Elle poursuivit l’examen de la bibliothèque, et s’aperçut que les ouvrages de criminologie s’y trouvaient en plus grand nombre que les autres. Quelques-uns seulement étaient en français. Elle remarqua, toujours en italien, la célèbre étude de Beccaria, et deux in-quarto allemands : Die Vorbedacht, par Karl Kœnigsmark, Leipzig, 1880, Kriminalistische Abhandlung, par Franz Doppelstrauss, Stuttgart 1905, ainsi qu’un vieux bouquin relié en peau de truie, le fameux De Cœde de l’humaniste Petrus Benedictus.
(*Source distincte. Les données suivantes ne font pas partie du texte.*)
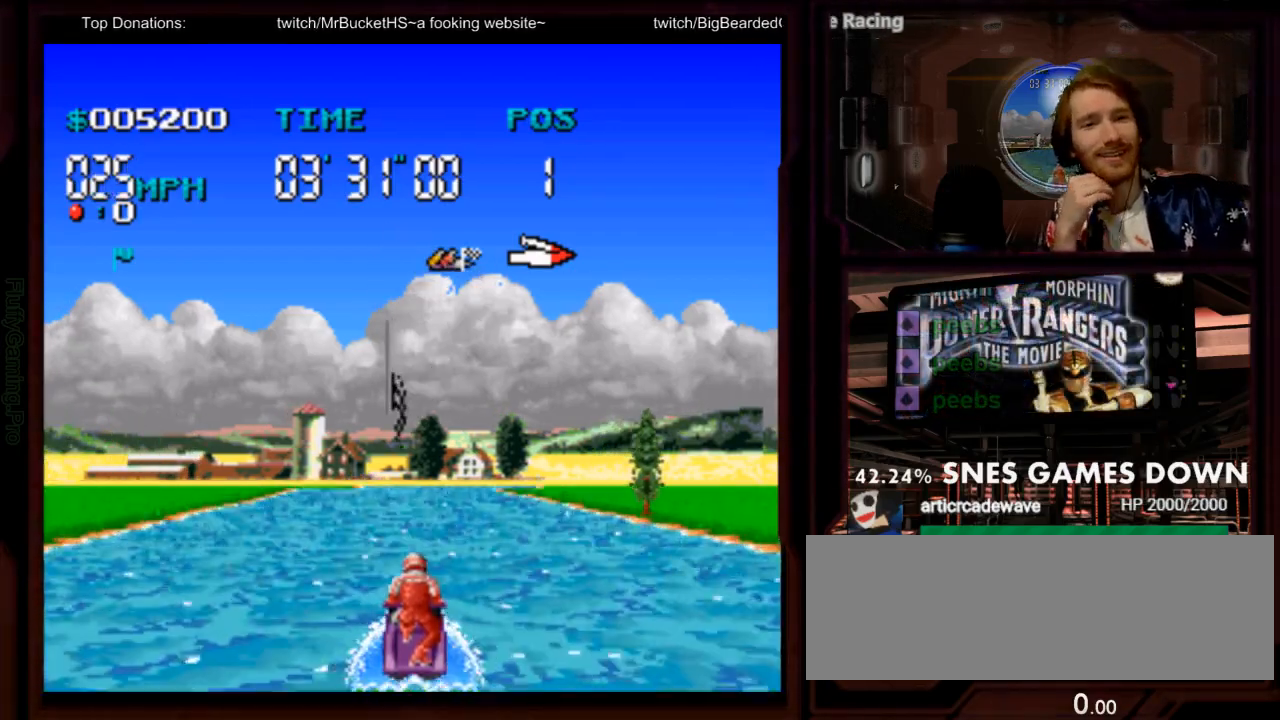
{"dt_ms": 1000, "buttons": []}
Deux dictionnaires, avidement feuilletés, traduisirent ces titres de la sorte : La Préméditation, Traité de criminalité et Du meurtre.

Régina s’ingéniait à ouvrir le tiroir de la table. Rosine, malgré la confiance que lui inspirait sa collaboratrice, profita du fait pour lui cacher son trouble, et se félicita de ce que ces livres étrangers fussent inintelligibles aux primaires de son espèce.
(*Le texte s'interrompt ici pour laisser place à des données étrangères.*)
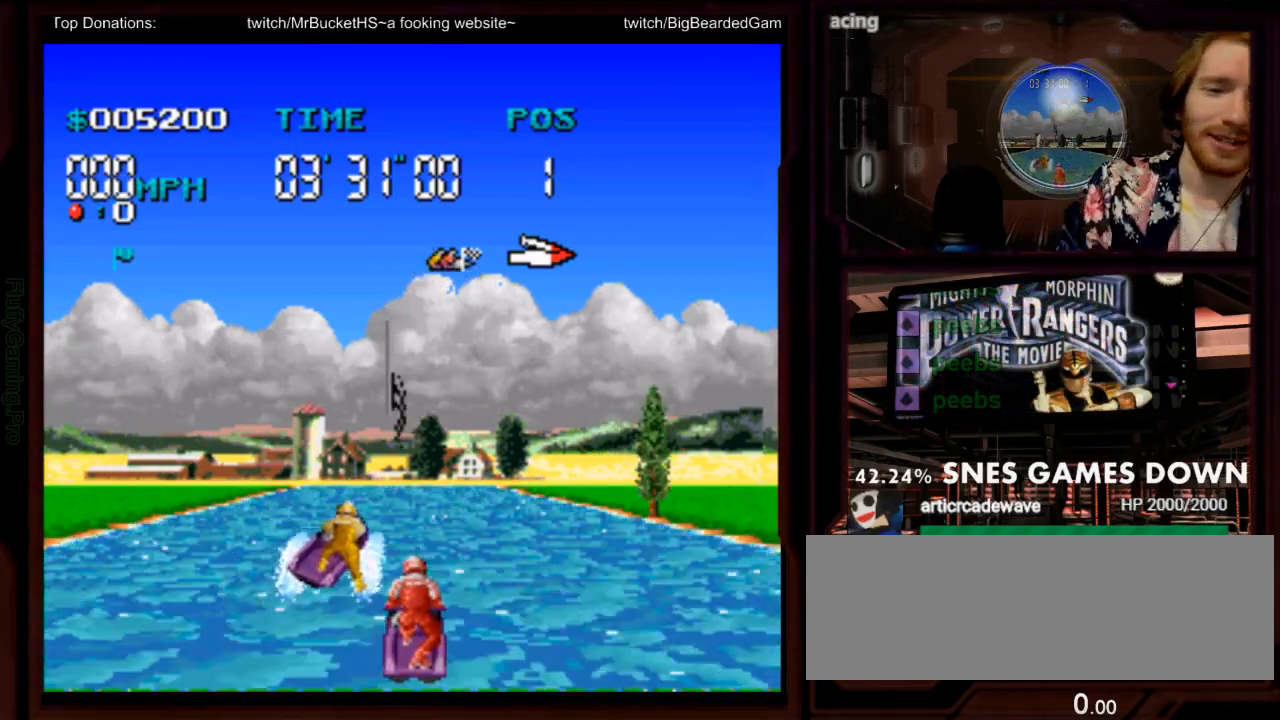
{"dt_ms": 500, "buttons": [], "events": [[83, "Y", "up"], [117, "B", "down"], [250, "B", "up"]]}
Le tiroir, ouvert, ne contenait que des planches anatomiques, des tableaux descriptifs de massage, des mains d’écorché en carton-plâtre, montrant au naturel les muscles, les veines ou les nerfs, des mains-squelettes, dont les osselets étaient montés sur des ressorts, comme celles de Guillaume, un manuel de chiromancie, un petit cachet en caoutchouc portant le chiffre 7, avec son tampon encreur, enfin de nombreux journaux soigneusement pliés.

Ces journaux portaient les mêmes dates : 17, 18 décembre et donnaient le récit détaillé de la catastrophe de Montgeron, qui s’était produite dans la nuit du 16 au 17.

Le tiroir ne recelait donc qu’un objet équivoque, à savoir le cachet portant le chiffre 7.

Les chiffres 10 et 7 dominaient le mystère.

Sept, c’était le vieux nombre fatidique, mais Rosine n’en savait pas davantage, et n’apercevait rien qui, dans cette affaire, pût se compter par sept.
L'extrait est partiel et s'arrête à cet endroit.